== SUPPLIED DATA ==
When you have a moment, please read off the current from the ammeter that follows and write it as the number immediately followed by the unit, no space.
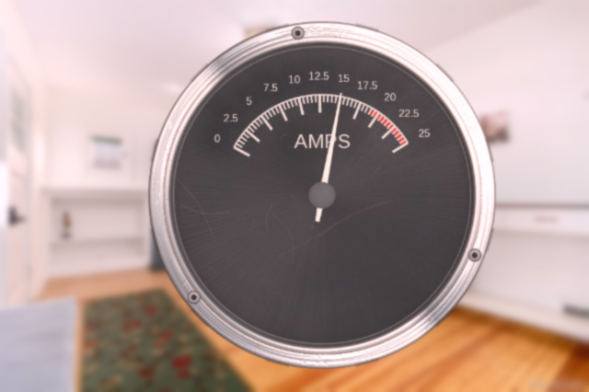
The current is 15A
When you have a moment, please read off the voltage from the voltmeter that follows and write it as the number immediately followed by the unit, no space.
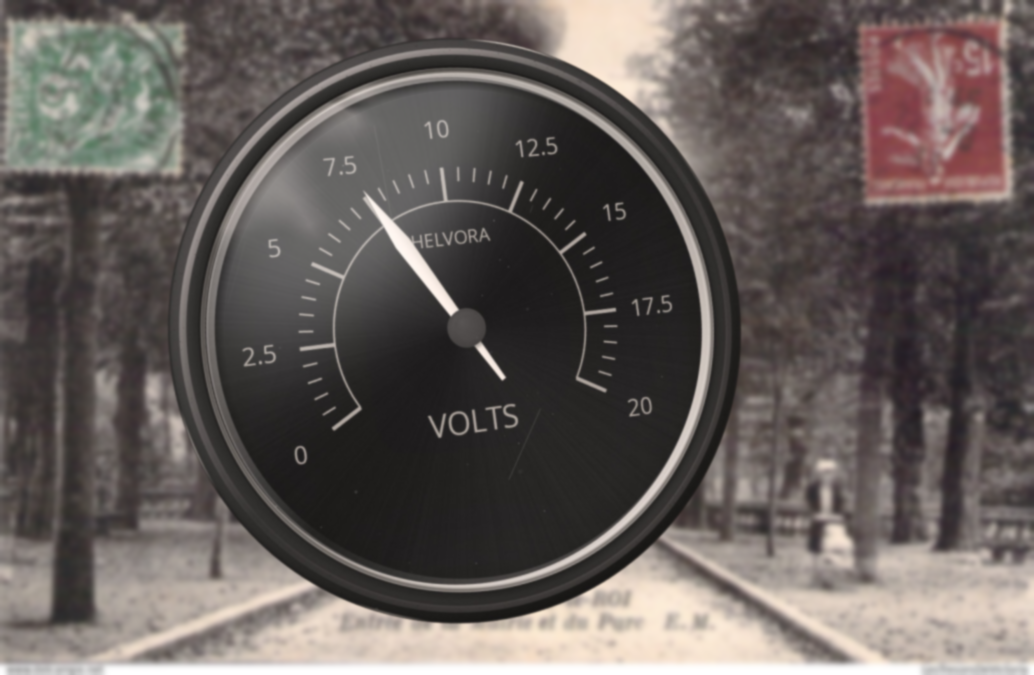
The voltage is 7.5V
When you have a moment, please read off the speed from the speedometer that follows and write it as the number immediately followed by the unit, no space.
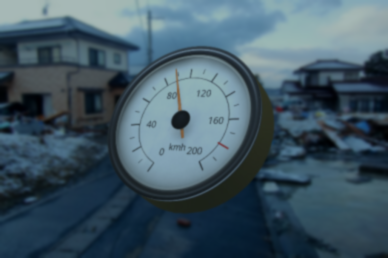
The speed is 90km/h
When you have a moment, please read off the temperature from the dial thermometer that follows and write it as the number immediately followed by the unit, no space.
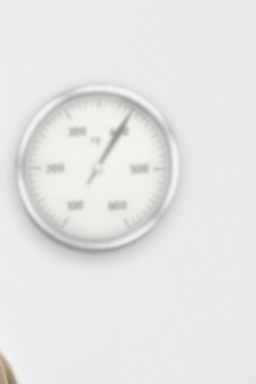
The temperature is 400°F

== PROBLEM DETAILS ==
Retype the stretch of entries from the very start through the line containing "The voltage is 7.5V", with both ends included. Leave the pictures out.

== RESULT ==
When you have a moment, please read off the current from the ammeter that follows and write it as the number immediately followed by the unit, no space.
The current is 15A
When you have a moment, please read off the voltage from the voltmeter that follows and write it as the number immediately followed by the unit, no space.
The voltage is 7.5V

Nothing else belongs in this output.